Como já tenho alguma experiência em Go, nem todas 100 gafes serão novidade para mim, mas quero ler o livro todo. Então vou introduzir um elemento lúdico…
Toda vez que eu sentar para ler 100 Go Mistakes eu vou sortear um dos capítulos de 2 a 12, e ler a primeira gafe daquele capítulo que eu ainda não tenha lido (o capítulo 1 é uma introdução, não tem nenhuma das 100 gafes).
O resultado do primeiro sorteio foi 2. Toda esta novela para começar pela primeira dica do livro. 😂
Dica #1: entenda o escopo de bloco das variáveis
O título original da gafe #1 é Unintended variable shadowing (ocultação não intencional de varíavel). Eu prefiro enfatizar o acerto e não o erro, então meu título é afirmativo: esta dica trata do escopo das variáveis, ou seja, quando elas são criadas e onde elas permanecem visíveis no código.
Uma diferença importante entre Go e Python é que Go tem
escopo de blocos (block scope), assim como C, Java, e até JavaScript (com a instrução let).
Isso significa que uma variável criada dentro de um bloco em
um if ou for, so é visível naquele bloco.

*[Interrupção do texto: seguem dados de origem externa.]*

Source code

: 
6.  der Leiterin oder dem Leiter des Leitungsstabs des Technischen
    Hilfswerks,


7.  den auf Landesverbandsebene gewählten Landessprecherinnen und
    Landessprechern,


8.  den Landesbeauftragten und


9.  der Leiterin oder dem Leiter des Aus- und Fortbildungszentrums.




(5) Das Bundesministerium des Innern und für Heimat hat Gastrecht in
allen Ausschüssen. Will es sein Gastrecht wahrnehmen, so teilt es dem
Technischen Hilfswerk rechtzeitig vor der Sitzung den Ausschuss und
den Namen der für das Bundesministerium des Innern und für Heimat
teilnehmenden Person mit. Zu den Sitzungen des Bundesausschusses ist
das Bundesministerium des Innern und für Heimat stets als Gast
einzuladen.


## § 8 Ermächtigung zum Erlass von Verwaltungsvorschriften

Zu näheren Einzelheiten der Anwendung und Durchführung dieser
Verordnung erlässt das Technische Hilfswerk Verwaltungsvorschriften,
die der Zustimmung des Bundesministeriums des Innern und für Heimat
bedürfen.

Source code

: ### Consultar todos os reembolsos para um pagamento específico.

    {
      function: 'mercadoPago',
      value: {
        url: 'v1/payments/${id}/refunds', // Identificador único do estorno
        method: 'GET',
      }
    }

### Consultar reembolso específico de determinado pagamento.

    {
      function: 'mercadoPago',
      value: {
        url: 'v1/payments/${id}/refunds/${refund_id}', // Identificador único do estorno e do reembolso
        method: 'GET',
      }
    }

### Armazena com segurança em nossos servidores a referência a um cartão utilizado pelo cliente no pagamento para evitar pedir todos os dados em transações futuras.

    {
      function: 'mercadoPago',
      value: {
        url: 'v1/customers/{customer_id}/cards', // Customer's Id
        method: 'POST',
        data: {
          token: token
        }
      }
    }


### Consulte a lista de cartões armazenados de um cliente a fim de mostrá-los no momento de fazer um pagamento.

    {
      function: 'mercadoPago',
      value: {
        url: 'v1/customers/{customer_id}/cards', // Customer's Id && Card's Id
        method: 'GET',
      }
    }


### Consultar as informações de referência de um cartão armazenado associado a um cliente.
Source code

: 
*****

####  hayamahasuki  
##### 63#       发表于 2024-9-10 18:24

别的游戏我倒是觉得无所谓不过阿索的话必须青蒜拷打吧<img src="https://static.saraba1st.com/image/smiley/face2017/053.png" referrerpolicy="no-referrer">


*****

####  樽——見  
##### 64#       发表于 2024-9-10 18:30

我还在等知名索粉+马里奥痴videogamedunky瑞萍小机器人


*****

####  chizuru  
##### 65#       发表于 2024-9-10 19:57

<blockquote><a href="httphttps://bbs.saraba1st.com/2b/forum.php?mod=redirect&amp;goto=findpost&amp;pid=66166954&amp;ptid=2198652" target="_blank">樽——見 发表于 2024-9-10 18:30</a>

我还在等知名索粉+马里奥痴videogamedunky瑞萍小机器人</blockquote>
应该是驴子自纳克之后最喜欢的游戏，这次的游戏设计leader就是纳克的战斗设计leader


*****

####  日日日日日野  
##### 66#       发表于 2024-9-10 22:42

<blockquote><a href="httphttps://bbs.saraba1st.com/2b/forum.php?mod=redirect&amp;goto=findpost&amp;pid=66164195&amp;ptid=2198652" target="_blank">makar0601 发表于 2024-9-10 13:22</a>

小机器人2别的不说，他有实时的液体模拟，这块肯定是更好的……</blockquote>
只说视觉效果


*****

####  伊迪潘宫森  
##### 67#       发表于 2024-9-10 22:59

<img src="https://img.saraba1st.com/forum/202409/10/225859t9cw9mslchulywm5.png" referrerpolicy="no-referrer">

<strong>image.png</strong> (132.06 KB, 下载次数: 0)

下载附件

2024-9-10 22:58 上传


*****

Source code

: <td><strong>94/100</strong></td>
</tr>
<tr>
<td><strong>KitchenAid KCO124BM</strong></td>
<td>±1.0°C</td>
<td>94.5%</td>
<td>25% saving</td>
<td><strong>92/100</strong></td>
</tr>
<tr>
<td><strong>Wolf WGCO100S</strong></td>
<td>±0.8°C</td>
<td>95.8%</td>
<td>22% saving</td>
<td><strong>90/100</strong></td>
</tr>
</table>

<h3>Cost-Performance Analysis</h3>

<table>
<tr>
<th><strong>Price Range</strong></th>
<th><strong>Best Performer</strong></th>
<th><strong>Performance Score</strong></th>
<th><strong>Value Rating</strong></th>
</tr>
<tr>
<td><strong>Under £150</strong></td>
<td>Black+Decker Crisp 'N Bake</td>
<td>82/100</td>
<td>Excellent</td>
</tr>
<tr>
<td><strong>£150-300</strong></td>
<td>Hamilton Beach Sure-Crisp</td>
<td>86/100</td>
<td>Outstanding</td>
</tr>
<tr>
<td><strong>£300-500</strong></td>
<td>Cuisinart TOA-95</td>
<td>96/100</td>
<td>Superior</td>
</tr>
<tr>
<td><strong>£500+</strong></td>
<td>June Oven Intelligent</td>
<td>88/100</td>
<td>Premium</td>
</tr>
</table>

O primeiro exemplo é este:
var client *http.Client
if tracing {
client, err := createClientWithTracing()
if err != nil {
return err
}
log.Println(client)
} else {
client, err := createDefaultClient()
if err != nil {
return err
}
log.Println(client)
}
// fazer operações com `client`
Consegue ver o ocultamento acidental?
Na primeira linha do if e do else, o operador :=
cria novas variáveis client. Cada um destes blocos
terá sua própria client, diferente da client definida
na primeira linha do exemplo.
No final deste trecho, o valor de client sempre será nil,
As variáveis client e err dos blocos não existirão mais,
e a client do escopo externo não recebeu um valor utilizável.
Ela foi ocultada (shadowed) pelas variáveis nos blocos.
A melhor solução neste caso é usar uma atribuição simples =
em vez de := para preservar os resultados de
createClientWithTracing() ou createDefaultClient().
Mas neste caso a variável err terá que ser declarada antes,
porque Go não permite atribuir valor a uma variável que nunca
foi declarada.
Entre as soluções propostas pelo autor, eu preferi esta:
var client *http.Client
var err error
if tracing {
client, err = createClientWithTracing()
if err != nil {
return err
}
} else {
client, err = createDefaultClient()
if err != nil {
return err
}
}
// fazer operações com `client`
Gosto da ideia de escopo de bloco,
mas esta sintaxe de atribuição
x, err := f() às vezes cria esta situação
incômoda, quando uma das variáveis já existe
e a outra não.
No final do texto desta gafe, Harsanyi sugere
que mais adiante no capítulo ele mostrará como
detectar variáveis ocultadas.
Folhei o capítulo todo até achar a gafe
#16 Not using linters (não usar linters), onde ele apresenta
o comando go vet e o plug-in shadow.
Aquela dica será o tema de outro post.
Este post é parte da série Estudando Go em 2026.